All deputies received an alert that included a picture of Allen and information that he may have been hiding in the area of Hickory Tree Rd. in rural St. Cloud.
Less than 24 hours later, Deputy John Stubbs said he spotted Allen in a ditch along Hickory Tree Road.
"At that time, he picked his head up and got a really good look at his face," Stubbs said. "I recognized his face, I was 99 percent sure he was the absconded sex predator from the bulletin."
Allen was convicted in 2005 for battery on a child under 12, according to Florida Department of Correction's records. He was released in 2011 and put on probation, monitored by GPS.
"He had made statements that he was not going back to prison," Stubbs said.
Stubbs radioed for backup, and Deputy Brady Bennett and his K-9 partner "Buddy" arrived to assist Stubbs.
Bennett said he knew immediately that Allen had given him a false name.
"At that point, when I grabbed his arm, he slapped my arm and shoved back against me as we were standing against my patrol vehicle," Bennett said.
Allen ran, but Buddy quickly tackled Allen, Bennett said, and was arrested less than 24 hours after he absconded.

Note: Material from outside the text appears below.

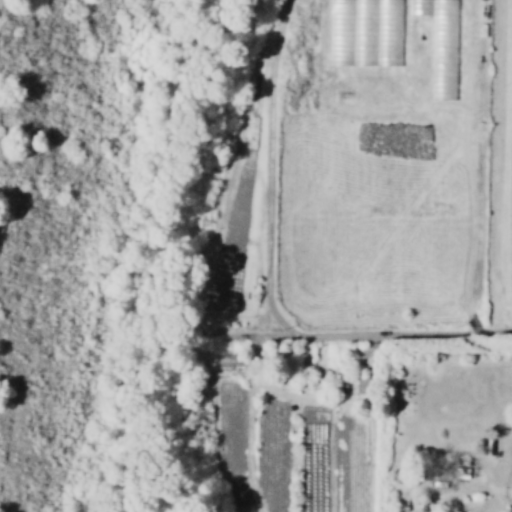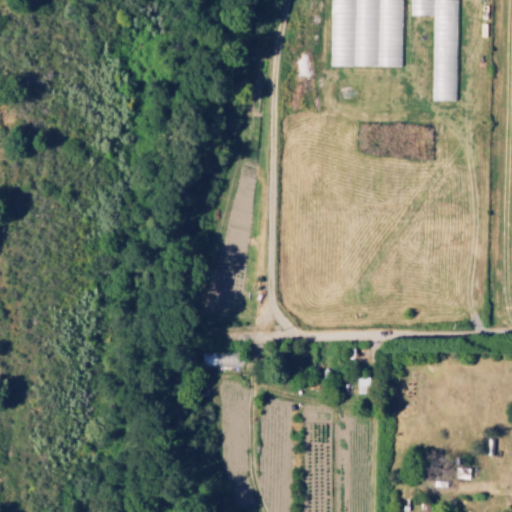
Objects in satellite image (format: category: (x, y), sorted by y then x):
building: (364, 33)
road: (382, 337)
building: (362, 385)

He remains in the Osceola County Jail.
"If they tamper with their ankle monitor, if they take it off, we will go out and find them," Det. Delia Rijo said.
Rijo is one of two detectives that split Osceola County, spending all day every day checking on sex offenders and predators.
Det. Elliot Edwards is the other.
"We want them to know we're going to be there, we're going to make sure they're in compliance," Edwards said.
Edwards said Florida requires sex offenders to check in at county offices once a year.
Edwards and Rijo do more, they said, and go to the homes of sex offenders four times per year to make sure the offenders are living at the address where they've registered.
The detectives check on sex predators at their homes every month. The team also makes sure all sex offenders and predators have a special marking on their driver's licenses indicating their sex offender or predator status. Sex offenders and predators are required to notify the DMV to print the marking, or they will face a third-degree felony.
“So we want these guys to know we’re watching them,” Edwards said. “That if they fall out of compliance, we will be there.”